Synopses & Reviews
Lewis Carroll's incomparable tales about Alice, the seven-year-old Victorian girl who journeys to worlds populated by some of the oddest beings ever imagined, have delighted children for generations. Carroll originally created the dream adventures to amuse Alice Liddell, his young neighbor, and the riddles, puns, parodies, and absurd arguments about meanings and manners brilliantly mock -- and undermine -- the rules and social conventions adults invariably impose on children. Alice's Adventures in Wonderland (1865) and Through the Looking-Glass (1872) have also always attracted and intrigued older, more sophisticated readers. From the critic William Epsom's ground-breaking Freudian interpretation of the books to Virginia Woolf's declaration that "the two Alices are not books for children, they are the only books in which we become children", to countless studies by philosophers, linguists, mathematicians, and literary critics, it has long been acknowledged that Carroll's masterpieces redefined our notions of "children's literature". In the Introduction, Hugh Haughton chronicles the genesis of the Alice books and frankly discusses Carroll's infatuation with Alice Liddell and his life-long fascination with preadolescent girls, the subject of much speculation during Carroll's lifetime and ever after.
About the Author
Charles Lutwidge Dodgson
, known by his pen name, Lewis Carroll, was a man of diverse interests - in mathematics, logic, photography, art, theater, religion, medicine, and science. He was happiest in the company of children for whom he created puzzles, clever games, and charming letters.

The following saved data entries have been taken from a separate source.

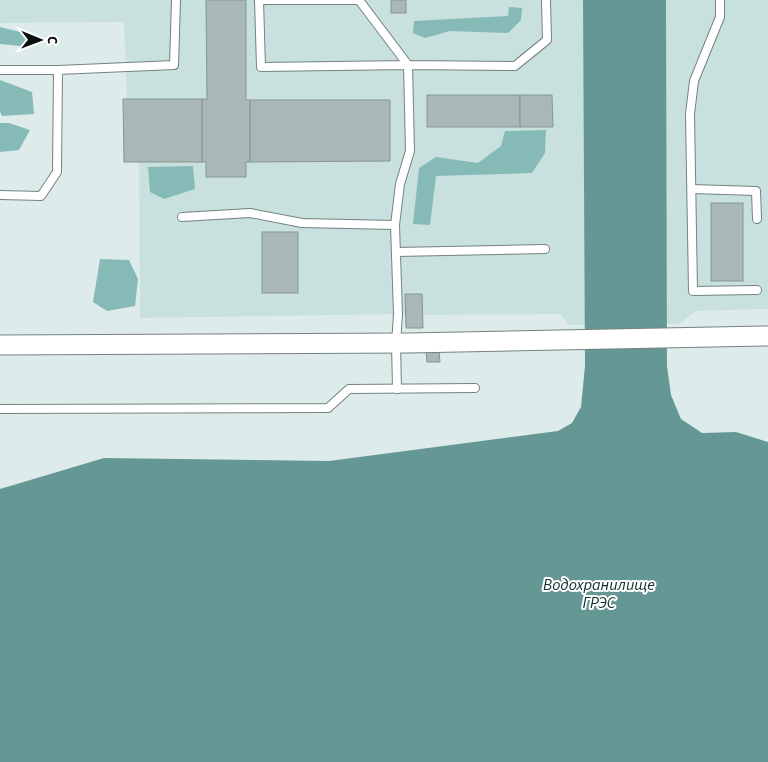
<svg xmlns="http://www.w3.org/2000/svg" width="768" height="762" font-family="'Source Sans 3',sans-serif">
<style>
.built{fill:#c8e1df}
.forest{fill:#86bab6}
.water{fill:#659894}
.building{fill:#a9b8b7;stroke:#869594}
.lines{fill:none;stroke-linecap:round;stroke-linejoin:round}
.service-casing{stroke:#748280;stroke-width:10}
.tertiary-casing{stroke:#748280;stroke-width:21}
.service{stroke:#fff;stroke-width:8}
.tertiary{stroke:#fff;stroke-width:19}
.labels{text-anchor:middle;stroke-width:4;stroke-linejoin:round;paint-order:stroke}
.water-label{font-size:16px;font-style:italic;fill:#132e2d;stroke:#fff}
</style>
<rect width="100%" height="100%" fill="#ddeceb"/>
<path class="built" d="M0 0H768V309L696 311 679 324 569 325 561 314 423 315V328H406L405 314 140 318 139 162H124L123 99H127L124 22 0 23Z"/>
<g class="forest">
<path d="M509 7 522 8 521 20 508 33 450 31 425 38 413 33 414 21 508 16Z"/>
<path d="M0 27 36 36 30 47 0 44Z"/>
<path d="M0 80 32 92 34 114 2 116 0 111Z"/>
<path d="M0 123H9L30 130 19 150 0 152Z"/>
<path d="M546 130 545 153 532 173 436 176 430 225 413 224 419 168 436 157 478 163 501 146 505 131Z"/>
<path d="M193 166 195 189 164 199 150 192 148 167Z"/>
<path d="M100 259 129 260 138 279 135 306 107 311 93 302Z"/>
</g>
<path class="water" d="M583 0H666L667 366 671 395 681 419 702 433 736 432 768 442V762H0V489L104 458 329 461 558 431 572 423 581 407 585 366Z"/>
<g class="building">
<path d="M206 0H246V100H250V162H246V177H206V162H202V99H207Z"/>
<rect x="391" y="0" width="15" height="13"/>
<rect x="427" y="95" width="93" height="32"/>
<path d="M520 95H552L553 127H520Z"/>
<path d="M123 99H202V162H124Z"/>
<path d="M250 100H390V161L250 162Z"/>
<rect x="711" y="203" width="32" height="78"/>
<rect x="262" y="232" width="36" height="61"/>
<path d="M405 294H422L423 328H406Z"/>
<path d="M426 351H439L440 362H427Z"/>
</g>
<g class="lines">
<defs>
<g id="service">
<path d="M720 0V17L694 81 690 114 693 291 757 290"/>
<path d="M0 70H58L57 172 41 196 0 195"/>
<path d="M58 70 174 65 176 0"/>
<path d="M692 189 756 191 757 219"/>
<path d="M182 217 250 213 302 223 395 225"/>
<path d="M396 252 545 249"/>
<path d="M397 389 396 344 398 314 395 225 400 184 410 151 408 65 359 0H259L261 67 408 65 515 66 547 40 546 0"/>
<path d="M0 409 328 408 349 389 475 388"/>
</g>
<path id="tertiary" d="M0 345 409 343 768 336"/>
</defs>
<use href="#service" class="service-casing"/>
<use href="#tertiary" class="tertiary-casing"/>
<use href="#service" class="service"/>
<use href="#tertiary" class="tertiary"/>
</g>
<g class="labels">
<g class="water-label">
<text x="599" y="590">Водохранилище<tspan x="599" dy="18">ГРЭС</tspan></text>
</g>
</g>
<g transform="translate(40 40) rotate(91)" stroke="#ffffff" stroke-width="4" paint-order="stroke">
<path d="M0-4L9 19L0 12L-9 19Z" fill="#090e0e"/>
<text y="-8" font-size="14" font-weight="bold" text-anchor="middle" fill="#090e0e">С</text>
</g>
</svg>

As all Carroll admirers know, his book Alice's Adventures in Wonderland (1865), became an immediate success and has since been translated into more than eighty languages. The equally popular sequel Through the Looking-Glass and What Alice Found There, was published in 1872.

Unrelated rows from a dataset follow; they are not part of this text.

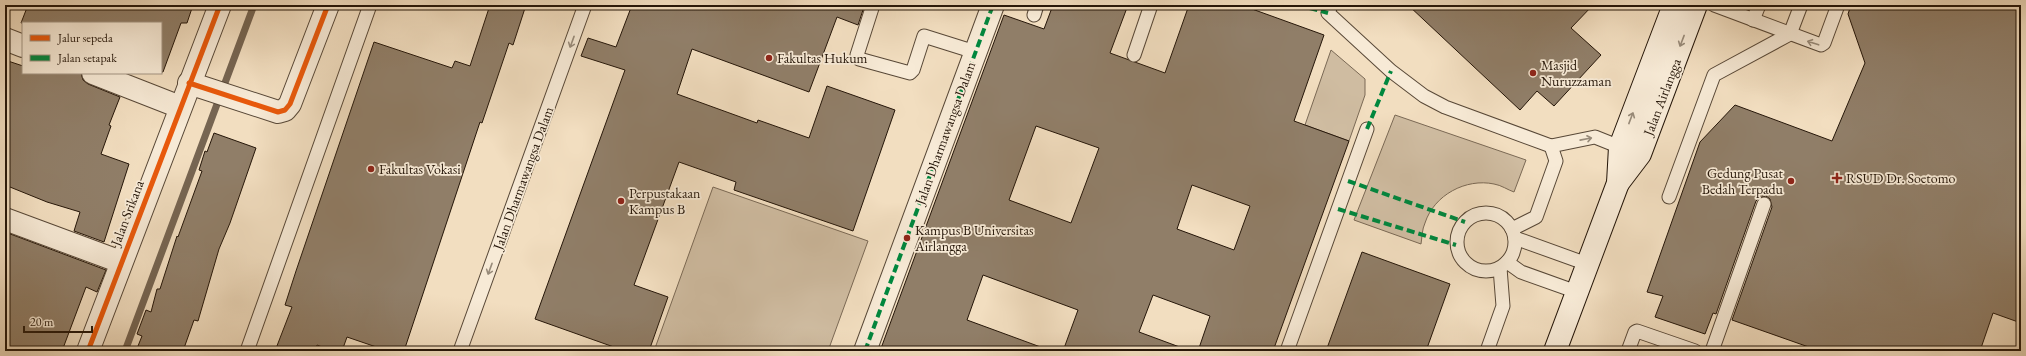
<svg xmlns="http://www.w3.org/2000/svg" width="2026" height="356" font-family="'EB Garamond',serif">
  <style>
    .green { fill: #cfbca1; stroke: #7a6955 }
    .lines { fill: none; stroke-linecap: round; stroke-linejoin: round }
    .stream { stroke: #766552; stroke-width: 7 }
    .building { fill: #907e68; stroke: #251609; fill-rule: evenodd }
    .lane-casing { stroke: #584837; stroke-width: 15 }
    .street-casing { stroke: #584837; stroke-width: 24 }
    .secondary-casing { stroke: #251609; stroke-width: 24 }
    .lane { stroke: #f7ead6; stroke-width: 13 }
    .street { stroke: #f7ead6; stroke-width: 22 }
    .secondary { stroke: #f7ead6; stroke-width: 22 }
    .quiet { stroke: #00873e; stroke-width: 4; stroke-dasharray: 8 4; stroke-linecap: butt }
    .cycleway-casing { stroke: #f7ead6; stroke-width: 8 }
    .cycleway { stroke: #e8590c; stroke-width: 5 }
    .oneway { stroke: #988b7a }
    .poi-dot { fill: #8f2418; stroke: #f7ead6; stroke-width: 1.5 }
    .labels { text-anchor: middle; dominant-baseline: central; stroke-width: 3.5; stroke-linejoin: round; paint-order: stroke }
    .poi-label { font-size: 14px; fill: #251609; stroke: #f7ead6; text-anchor: start }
    .street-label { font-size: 14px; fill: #251609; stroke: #f7ead6 }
  </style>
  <rect width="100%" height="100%" fill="#f2dec0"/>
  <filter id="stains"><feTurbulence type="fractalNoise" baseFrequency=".005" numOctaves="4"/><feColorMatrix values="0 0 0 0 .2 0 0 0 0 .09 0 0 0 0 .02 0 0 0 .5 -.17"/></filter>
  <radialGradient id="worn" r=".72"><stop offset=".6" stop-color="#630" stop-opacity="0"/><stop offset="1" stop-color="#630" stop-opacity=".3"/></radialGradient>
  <g class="green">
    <polygon points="1331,50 1365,79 1365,95 1349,141 1305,125"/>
    <path d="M1395,115L1526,160L1514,192C1508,190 1501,185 1494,184C1466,178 1434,195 1425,223C1422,229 1422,238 1421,244L1354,220Z"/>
    <polygon points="713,187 868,241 828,351 654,351"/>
  </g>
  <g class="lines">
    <polyline class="stream" points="125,351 254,5"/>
  </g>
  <g class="building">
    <polygon points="28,5 193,5 187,23 181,23 163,72 161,72 161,23 21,23"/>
    <polygon points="490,5 526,5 513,45 509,43 482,123 480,122 404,351 388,351 347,337 342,351 332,351 317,345 315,351 275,351 292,307 285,305 296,271 374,42 452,68 455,61 470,66"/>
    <polygon points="632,5 858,5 864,7 858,25 837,17 809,92 692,49 677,94 757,123 758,120 809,138 827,86 895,110 853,231 734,190 736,182 679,162 634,285 668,297 649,351 625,351 535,319 625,70 581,56 588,38 616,47"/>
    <path d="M1053,5H1128L1110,53L1165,73L1189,5H1241L1324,35L1294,121L1349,141L1273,351H1198L1210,316L1153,295L1139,332L1185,349L1184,351H1063L1078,310L983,275L967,320L1046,349V351H880L1004,15L1044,29ZM1036,126L1099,148L1071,223L1009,200ZM1192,185L1250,206L1234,250L1177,229Z"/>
    <polygon points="1408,5 1593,5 1571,28 1601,55 1554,106 1537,91 1520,110"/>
    <polygon points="1851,5 2021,5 2021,323 1993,313 1980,351 1820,351 1732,320 1772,207 1770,199 1766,196 1759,198 1756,201 1716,314 1713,313 1705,334 1655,317 1663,296 1647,292 1700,142 1735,105 1832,141 1865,63 1848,14"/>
    <polygon points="5,60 23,66 23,73 81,73 83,80 88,84 120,97 109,125 111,126 101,154 129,164 104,242 74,231 80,212 47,202 5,185"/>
    <polygon points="214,133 256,148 230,223 219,249 198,321 194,320 183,351 136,351 142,336 137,334 146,310 151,312 157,289 160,289 177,236 178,237 202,171 199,170 205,151 207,152"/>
    <polygon points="5,232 106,270 97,292 86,287 62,351 5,351"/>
    <polygon points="1362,252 1450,284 1426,351 1326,351"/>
  </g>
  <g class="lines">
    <g class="lane-casing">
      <g id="lane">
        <polyline points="873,5 857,55 859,59 910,73 913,70 924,36 975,52"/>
        <polyline points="1331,5 1328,13 1391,71 1424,96 1445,107 1551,146 1595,137 1620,147"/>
        <polyline points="1714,5 1821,45 1824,43 1838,5"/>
        <polyline points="1034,15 1037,5"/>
        <polyline points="1753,20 1759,5"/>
        <polyline points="1134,55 1151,5"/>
        <polyline points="1669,197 1714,75 1790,34 1801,5"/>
        <circle cx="1486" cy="242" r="29"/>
        <polyline points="1512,229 1536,217 1556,161 1551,146"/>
        <polyline points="1515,238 1587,264"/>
        <polyline points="1507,262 1521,272 1577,292"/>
        <polyline points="247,351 370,5"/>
        <polyline points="460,351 585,5"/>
        <polyline points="1287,351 1367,129"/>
        <polyline points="1487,351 1503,306 1500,268"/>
        <polyline points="1628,351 1635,332 1637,331 1695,351"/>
        <polyline points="1712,351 1764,204"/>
      </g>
    </g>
    <g class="street-casing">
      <g id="street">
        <polyline points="5,39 23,46"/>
        <polyline points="93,73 180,107"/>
        <polyline points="189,83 278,112 285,110 290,104 328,5"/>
        <polyline points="5,219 121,262"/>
        <polyline points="88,351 220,5"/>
        <polyline points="865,351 993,5"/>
      </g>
    </g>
    <g class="secondary-casing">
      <g id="secondary">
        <polyline points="1618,183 1640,154 1696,5"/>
        <polyline points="1555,351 1618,183 1620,147 1674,5"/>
      </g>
    </g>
    <use href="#lane" class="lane"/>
    <use href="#street" class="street"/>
    <use href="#secondary" class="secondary"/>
    <g class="quiet">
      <polyline points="1298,5 1328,13"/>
      <polyline points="1367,129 1391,71"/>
      <polyline points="1348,181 1465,222"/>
      <polyline points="1338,209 1456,245"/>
      <polyline points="865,351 993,5"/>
    </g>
    <g class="cycleway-casing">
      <g id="cycleway">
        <polyline points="189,83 278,112 285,110 290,104 328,5"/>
        <polyline points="88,351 220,5"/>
      </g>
    </g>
    <use href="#cycleway" class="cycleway"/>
  </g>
  <defs><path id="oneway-shaft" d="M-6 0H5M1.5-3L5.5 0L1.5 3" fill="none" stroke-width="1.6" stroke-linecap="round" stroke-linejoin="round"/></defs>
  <g class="oneway">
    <use href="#oneway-shaft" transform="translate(1682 41) rotate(111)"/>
    <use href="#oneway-shaft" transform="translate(572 42) rotate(110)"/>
    <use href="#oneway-shaft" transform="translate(1813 43) rotate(-162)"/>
    <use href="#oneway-shaft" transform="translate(1631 118) rotate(-69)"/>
    <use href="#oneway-shaft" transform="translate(1586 139) rotate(-11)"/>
    <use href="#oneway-shaft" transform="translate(490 269) rotate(110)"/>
  </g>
  <g class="poi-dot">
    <circle cx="769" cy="58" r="4"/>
    <circle cx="1533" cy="73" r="4"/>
    <circle cx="371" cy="169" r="4"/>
    <path d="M1835 172h4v4h4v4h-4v4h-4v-4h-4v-4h4z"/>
    <circle cx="1791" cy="181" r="4"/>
    <circle cx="621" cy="201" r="4"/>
    <circle cx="907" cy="238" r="4"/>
  </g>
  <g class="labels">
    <g class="poi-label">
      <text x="777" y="58">Fakultas Hukum</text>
      <text x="1541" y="65">Masjid<tspan x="1541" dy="16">Nuruzzaman</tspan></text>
      <text x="379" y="169">Fakultas Vokasi</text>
      <text x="1783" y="173" text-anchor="end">Gedung Pusat<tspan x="1783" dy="16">Bedah Terpadu</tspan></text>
      <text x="1846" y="178">RSUD Dr. Soetomo</text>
      <text x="629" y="193">Perpustakaan<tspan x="629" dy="16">Kampus B</tspan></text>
      <text x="915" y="230">Kampus B Universitas<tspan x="915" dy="16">Airlangga</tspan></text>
    </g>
    <g class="street-label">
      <text transform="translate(1662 97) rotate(-69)">Jalan Airlangga</text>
      <text transform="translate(945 133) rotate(-70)">Jalan Dharmawangsa Dalam</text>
      <text transform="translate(523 178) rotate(-70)">Jalan Dharmawangsa Dalam</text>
      <text transform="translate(127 213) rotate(-69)">Jalan Srikana</text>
    </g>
  </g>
  <rect width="2026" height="356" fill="none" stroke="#f2dec0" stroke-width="20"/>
  <rect x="6" y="6" width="2014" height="344" fill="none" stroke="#251609" stroke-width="2"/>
  <rect x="10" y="10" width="2006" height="336" fill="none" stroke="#251609"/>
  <rect x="22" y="22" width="140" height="52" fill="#f7ead6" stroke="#a39584"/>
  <rect x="30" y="35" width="20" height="6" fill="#e8590c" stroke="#a39584"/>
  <text x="58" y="42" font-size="12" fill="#251609">Jalur sepeda</text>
  <rect x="30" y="55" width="20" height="6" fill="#00873e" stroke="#a39584"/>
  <text x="58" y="62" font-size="12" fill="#251609">Jalan setapak</text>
  <path d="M24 326v6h68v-6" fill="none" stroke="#251609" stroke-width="2"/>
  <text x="30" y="326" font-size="12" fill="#251609" stroke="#f7ead6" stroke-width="3" paint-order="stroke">20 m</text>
  <rect width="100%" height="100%" filter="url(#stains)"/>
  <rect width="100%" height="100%" fill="url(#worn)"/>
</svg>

The Alice books are but one example of his wide ranging authorship. The Hunting of the Snark, a classic nonsense epic (1876) and Euclid and His Modern Rivals, a rare example of humorous work concerning mathematics, still entice and intrigue today's students. Sylvie and Bruno, published toward the end of his life contains startling ideas including an 1889 description of weightlessness.
The humor, sparkling wit and genius of this Victorian Englishman have lasted for more than a century. His books are among the most quoted works in the English language, and his influence (with that of his illustrator, Sir John Tenniel) can be seen everywhere, from the world of advertising to that of atomic physics.
Table of Contents
Alice's adventures in wonderland -- Through the looking glass -- Alice's adventures under ground.